■ Exercise
Repeat everything in the data exactly except images.

■ Input data

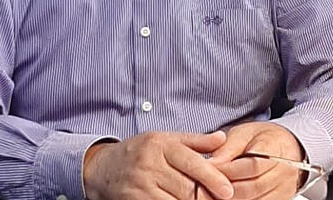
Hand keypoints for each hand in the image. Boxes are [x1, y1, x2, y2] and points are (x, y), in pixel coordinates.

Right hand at [82, 130, 233, 199]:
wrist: (104, 168)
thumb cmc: (141, 151)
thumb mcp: (165, 139)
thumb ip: (195, 141)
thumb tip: (222, 138)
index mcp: (160, 145)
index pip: (191, 162)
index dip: (212, 177)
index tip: (228, 190)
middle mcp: (149, 165)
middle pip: (186, 187)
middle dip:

■ Your solution
Hand keypoints for each hand in the image. Boxes are [x1, y1, x2, y2] and points are (x, y), in pixel coordinates.

Right hand at [82, 130, 233, 199]:
wrist: (104, 168)
thumb cmc: (141, 151)
thumb mcp: (165, 139)
thumb ip: (195, 141)
thumb tip: (222, 138)
index mcp: (160, 145)
index pip: (191, 162)
index dip: (212, 177)
index tip: (228, 190)
middle mcp: (149, 165)
middle pip: (186, 187)
middle dip:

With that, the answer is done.